Collected data entries.

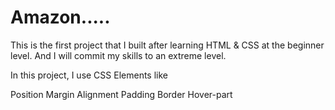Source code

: # Amazon.....
 
This is the first project that I built after learning HTML & CSS at the beginner level. And I will commit my skills to an extreme level.

In this project, I use CSS Elements like

Position
Margin
Alignment
Padding
Border
Hover-part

The problem.
The answer must repeat every record exactly, with all pictures left out.

Finished task.
Source code

: # Amazon.....
 
This is the first project that I built after learning HTML & CSS at the beginner level. And I will commit my skills to an extreme level.

In this project, I use CSS Elements like

Position
Margin
Alignment
Padding
Border
Hover-part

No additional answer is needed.